▶ [Task material]:
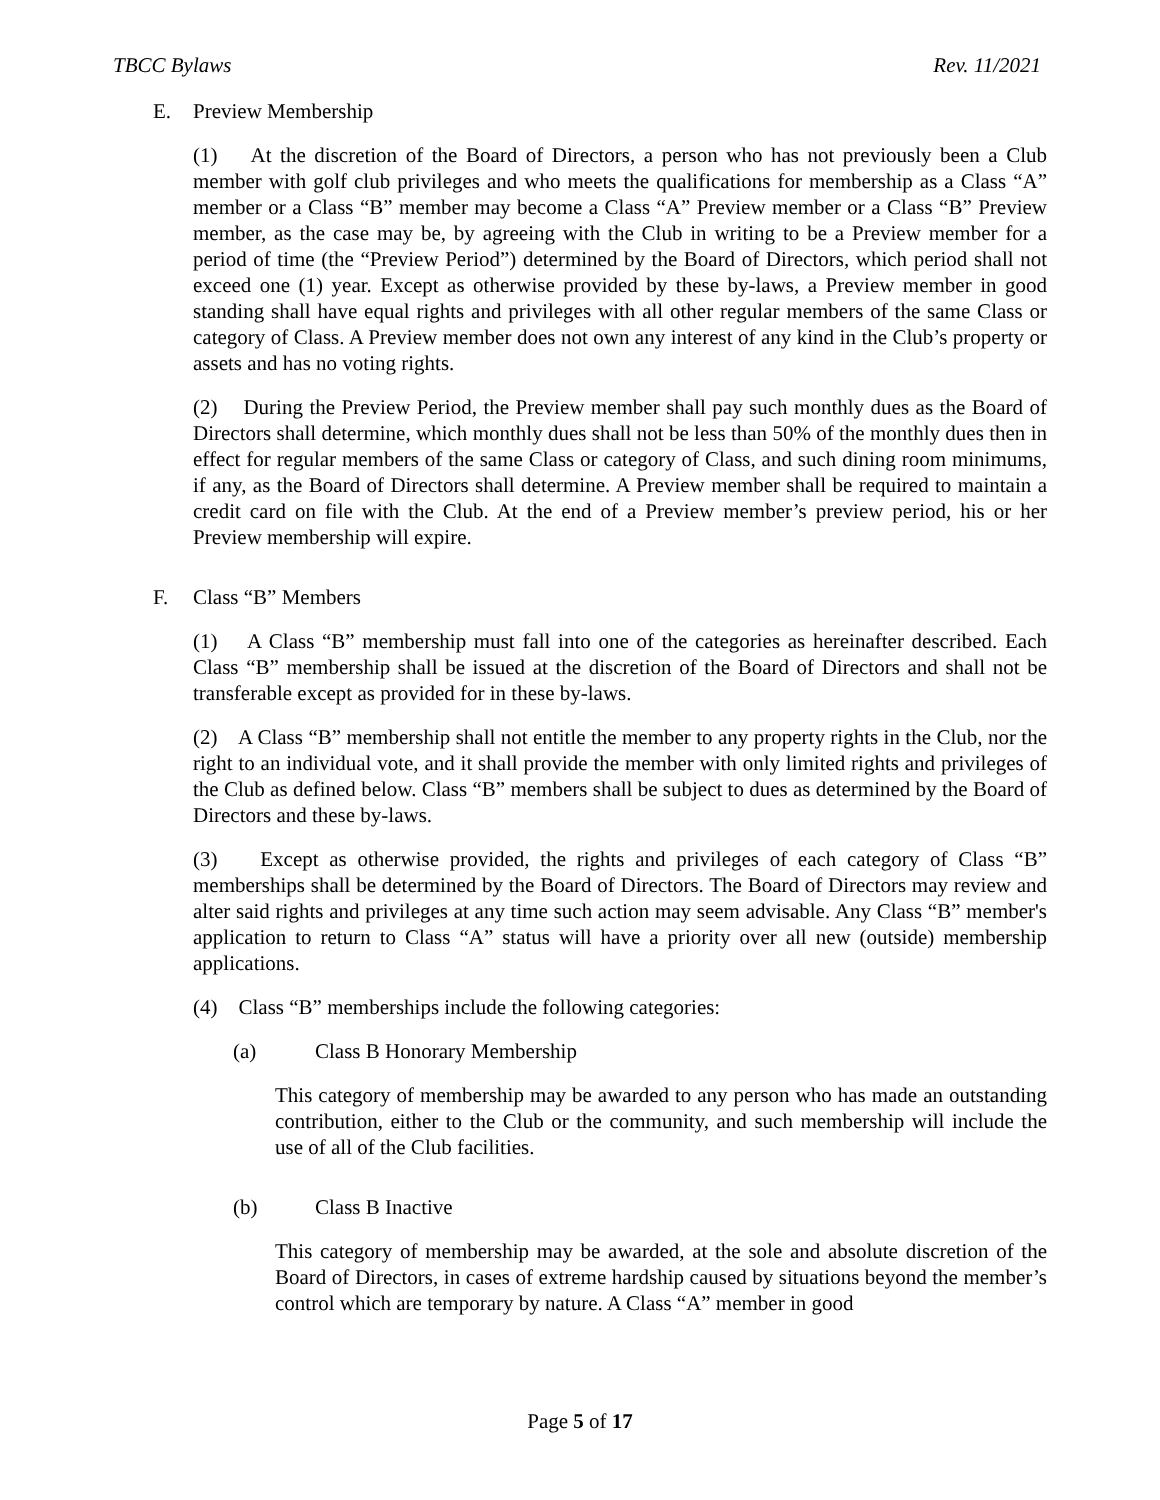TBCC Bylaws Rev. 11/2021
E. Preview Membership
(1) At the discretion of the Board of Directors, a person who has not previously been a Club member with golf club privileges and who meets the qualifications for membership as a Class “A” member or a Class “B” member may become a Class “A” Preview member or a Class “B” Preview member, as the case may be, by agreeing with the Club in writing to be a Preview member for a period of time (the “Preview Period”) determined by the Board of Directors, which period shall not exceed one (1) year. Except as otherwise provided by these by-laws, a Preview member in good standing shall have equal rights and privileges with all other regular members of the same Class or category of Class. A Preview member does not own any interest of any kind in the Club’s property or assets and has no voting rights.
(2) During the Preview Period, the Preview member shall pay such monthly dues as the Board of Directors shall determine, which monthly dues shall not be less than 50% of the monthly dues then in effect for regular members of the same Class or category of Class, and such dining room minimums, if any, as the Board of Directors shall determine. A Preview member shall be required to maintain a credit card on file with the Club. At the end of a Preview member’s preview period, his or her Preview membership will expire.
F. Class “B” Members
(1) A Class “B” membership must fall into one of the categories as hereinafter described. Each Class “B” membership shall be issued at the discretion of the Board of Directors and shall not be transferable except as provided for in these by-laws.
(2) A Class “B” membership shall not entitle the member to any property rights in the Club, nor the right to an individual vote, and it shall provide the member with only limited rights and privileges of the Club as defined below. Class “B” members shall be subject to dues as determined by the Board of Directors and these by-laws.
(3) Except as otherwise provided, the rights and privileges of each category of Class “B” memberships shall be determined by the Board of Directors. The Board of Directors may review and alter said rights and privileges at any time such action may seem advisable. Any Class “B” member's application to return to Class “A” status will have a priority over all new (outside) membership applications.
(4) Class “B” memberships include the following categories:
(a) Class B Honorary Membership
This category of membership may be awarded to any person who has made an outstanding contribution, either to the Club or the community, and such membership will include the use of all of the Club facilities.
(b) Class B Inactive
This category of membership may be awarded, at the sole and absolute discretion of the Board of Directors, in cases of extreme hardship caused by situations beyond the member’s control which are temporary by nature. A Class “A” member in good
Page 5 of 17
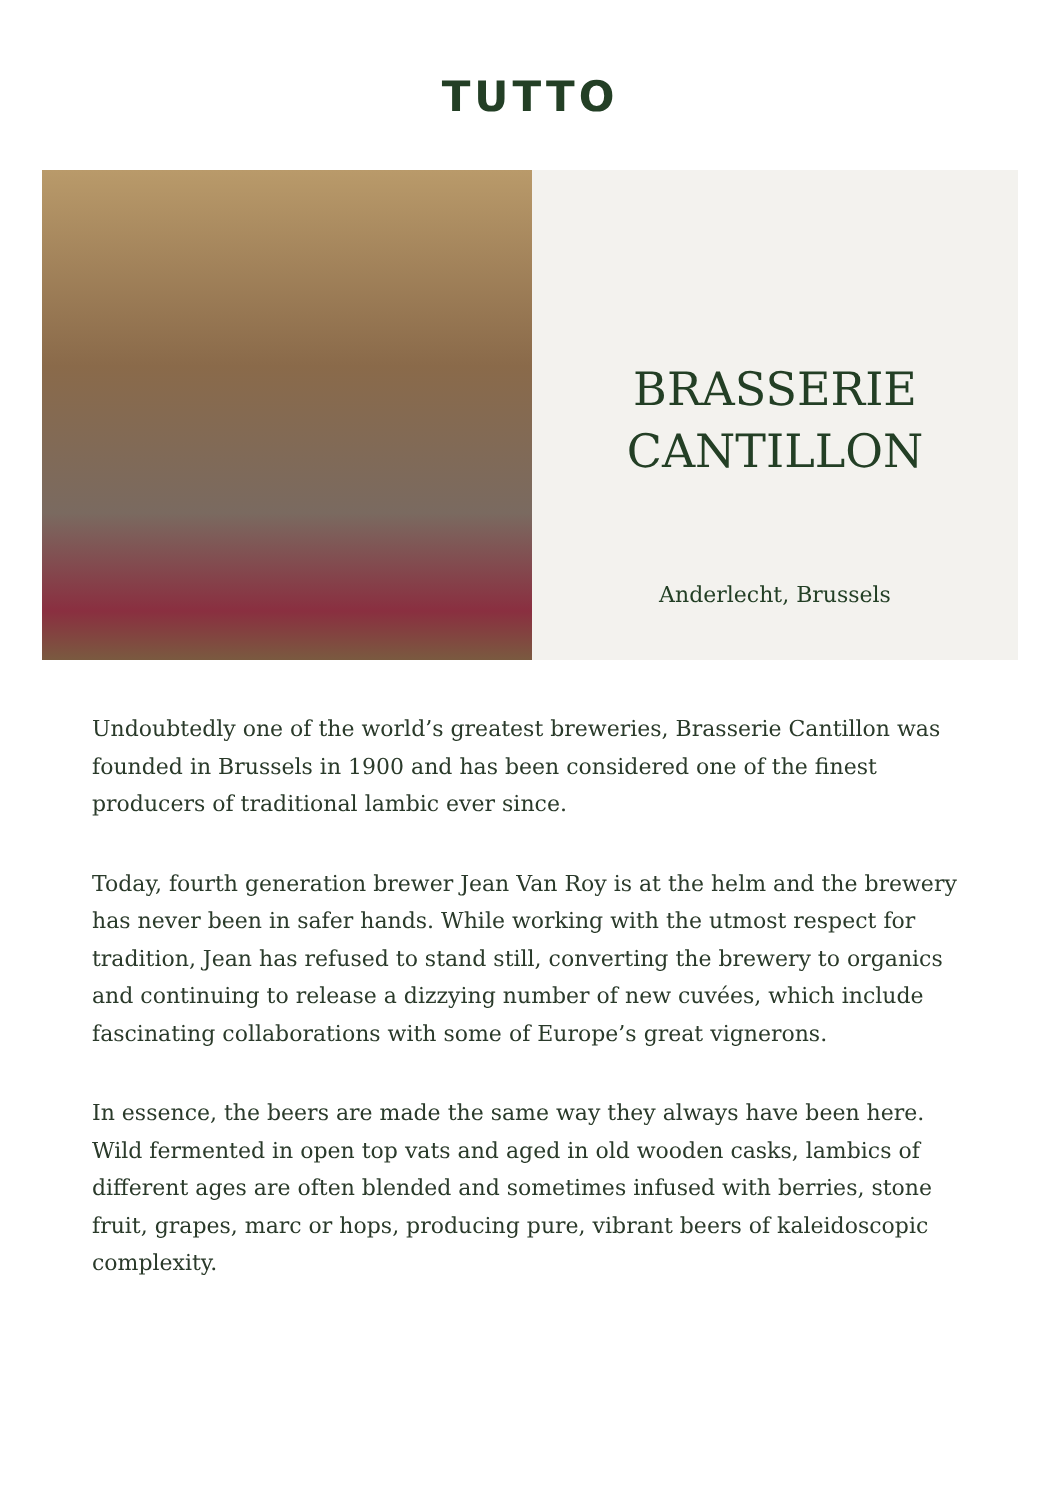TUTTO
BRASSERIE
CANTILLON
Anderlecht, Brussels
Undoubtedly one of the world’s greatest breweries, Brasserie Cantillon was founded in Brussels in 1900 and has been considered one of the finest producers of traditional lambic ever since.
Today, fourth generation brewer Jean Van Roy is at the helm and the brewery has never been in safer hands. While working with the utmost respect for tradition, Jean has refused to stand still, converting the brewery to organics and continuing to release a dizzying number of new cuvées, which include fascinating collaborations with some of Europe’s great vignerons.
In essence, the beers are made the same way they always have been here. Wild fermented in open top vats and aged in old wooden casks, lambics of different ages are often blended and sometimes infused with berries, stone fruit, grapes, marc or hops, producing pure, vibrant beers of kaleidoscopic complexity.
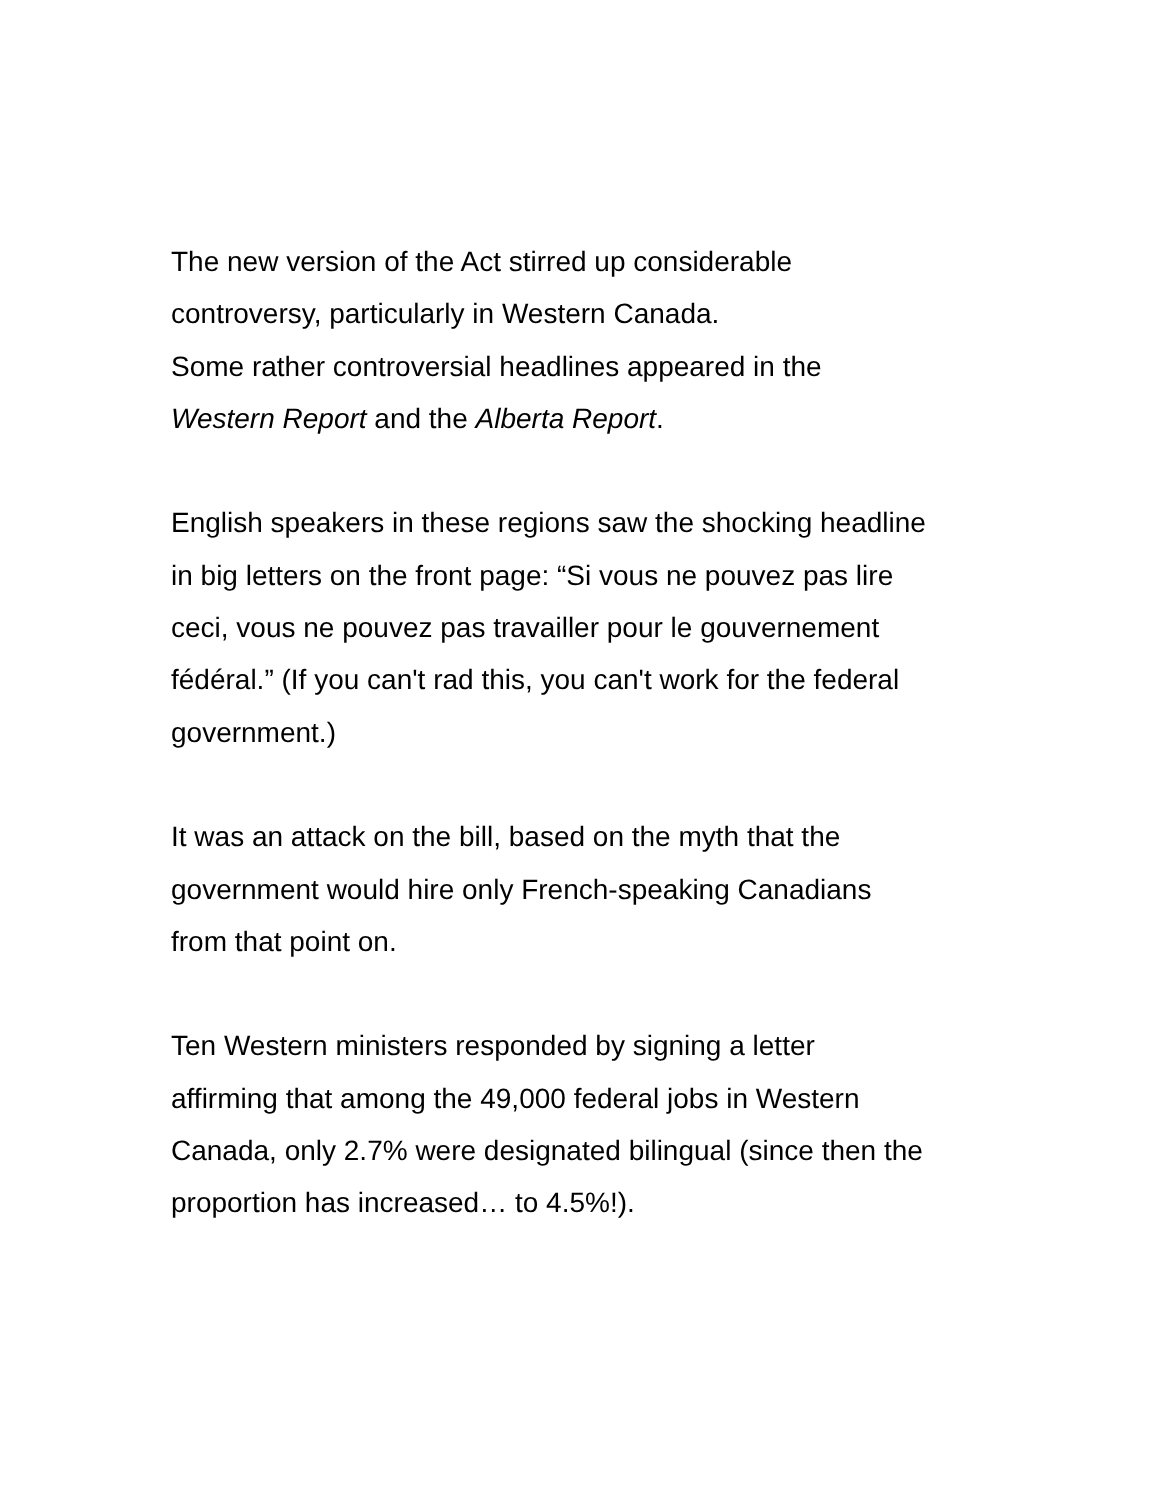The new version of the Act stirred up considerable
controversy, particularly in Western Canada.
Some rather controversial headlines appeared in the
Western Report and the Alberta Report.
English speakers in these regions saw the shocking headline
in big letters on the front page: “Si vous ne pouvez pas lire
ceci, vous ne pouvez pas travailler pour le gouvernement
fédéral.” (If you can't rad this, you can't work for the federal
government.)
It was an attack on the bill, based on the myth that the
government would hire only French-speaking Canadians
from that point on.
Ten Western ministers responded by signing a letter
affirming that among the 49,000 federal jobs in Western
Canada, only 2.7% were designated bilingual (since then the
proportion has increased… to 4.5%!).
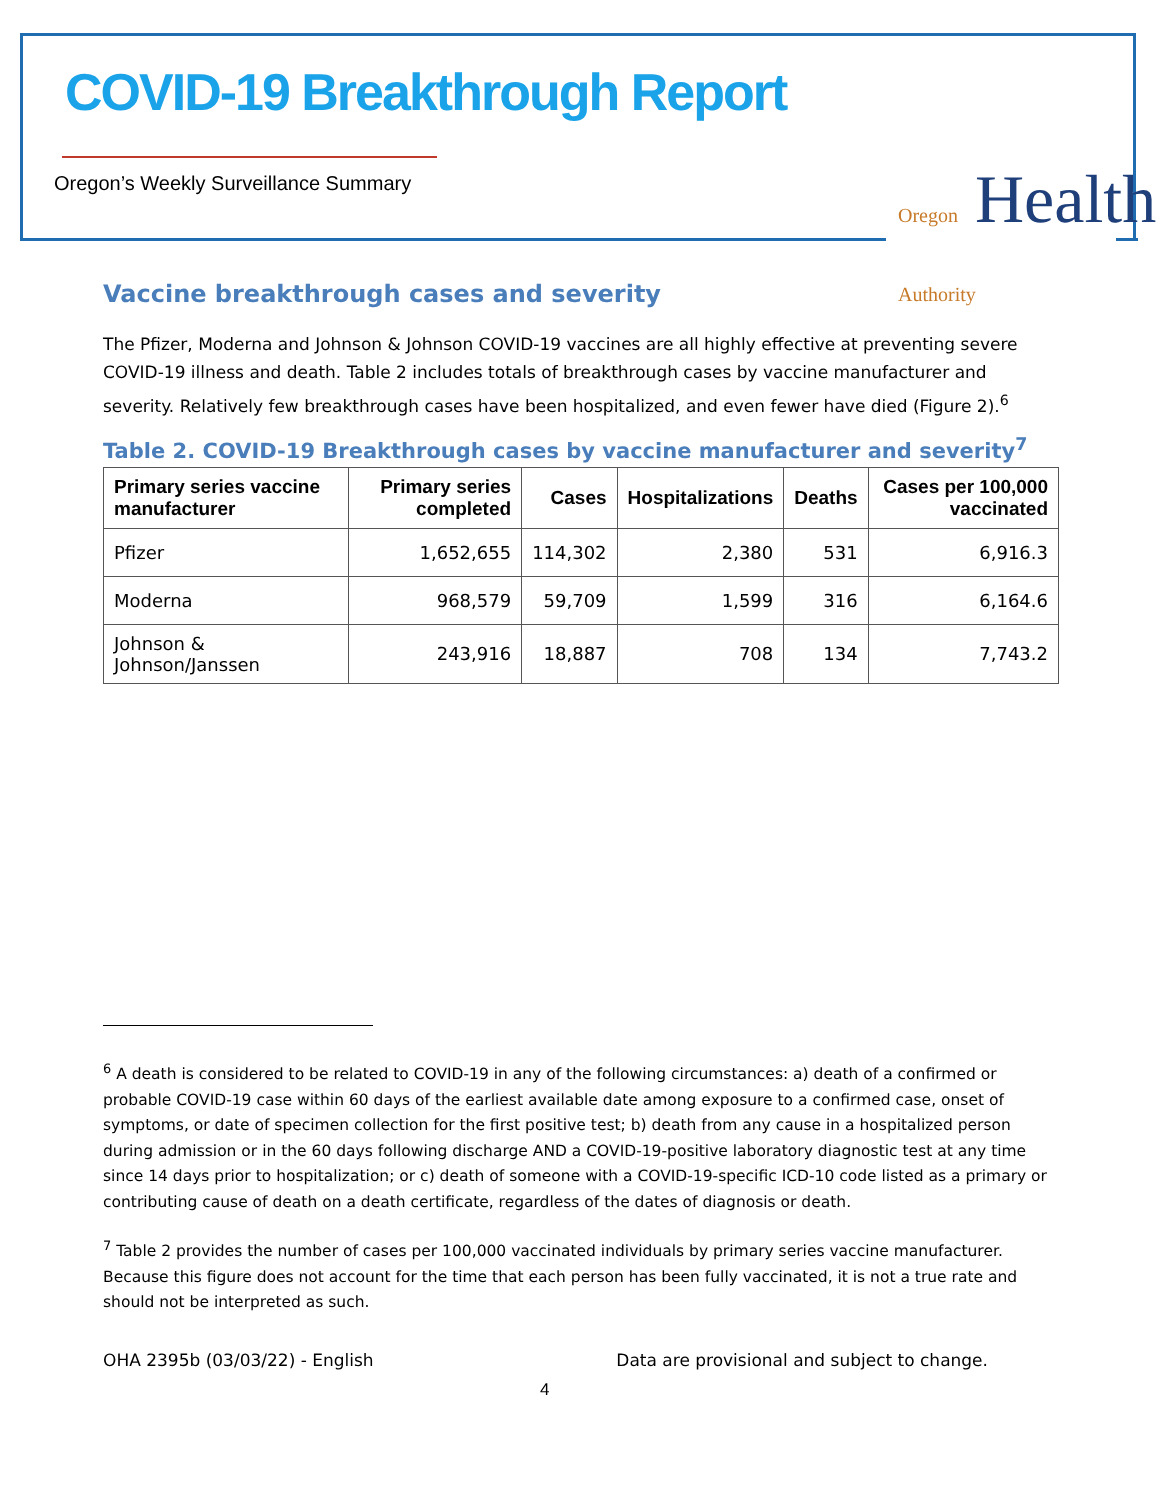COVID-19 Breakthrough Report
Oregon’s Weekly Surveillance Summary
Oregon Health Authority
Vaccine breakthrough cases and severity
The Pfizer, Moderna and Johnson & Johnson COVID-19 vaccines are all highly effective at preventing severe COVID-19 illness and death. Table 2 includes totals of breakthrough cases by vaccine manufacturer and severity. Relatively few breakthrough cases have been hospitalized, and even fewer have died (Figure 2).<sup>6</sup>
Table 2. COVID-19 Breakthrough cases by vaccine manufacturer and severity<sup>7</sup>
| Primary series vaccine manufacturer | Primary series completed | Cases | Hospitalizations | Deaths | Cases per 100,000 vaccinated |
| --- | --- | --- | --- | --- | --- |
| Pfizer | 1,652,655 | 114,302 | 2,380 | 531 | 6,916.3 |
| Moderna | 968,579 | 59,709 | 1,599 | 316 | 6,164.6 |
| Johnson & Johnson/Janssen | 243,916 | 18,887 | 708 | 134 | 7,743.2 |
<sup>6</sup> A death is considered to be related to COVID-19 in any of the following circumstances: a) death of a confirmed or probable COVID-19 case within 60 days of the earliest available date among exposure to a confirmed case, onset of symptoms, or date of specimen collection for the first positive test; b) death from any cause in a hospitalized person during admission or in the 60 days following discharge AND a COVID-19-positive laboratory diagnostic test at any time since 14 days prior to hospitalization; or c) death of someone with a COVID-19-specific ICD-10 code listed as a primary or contributing cause of death on a death certificate, regardless of the dates of diagnosis or death.
<sup>7</sup> Table 2 provides the number of cases per 100,000 vaccinated individuals by primary series vaccine manufacturer. Because this figure does not account for the time that each person has been fully vaccinated, it is not a true rate and should not be interpreted as such.
OHA 2395b (03/03/22) - English Data are provisional and subject to change.
4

▶ [Exercise directions]:
Pull every line with the string "pouvez" out of the material.

▶ [Answer to this task]:
in big letters on the front page: “Si vous ne pouvez pas lire
ceci, vous ne pouvez pas travailler pour le gouvernement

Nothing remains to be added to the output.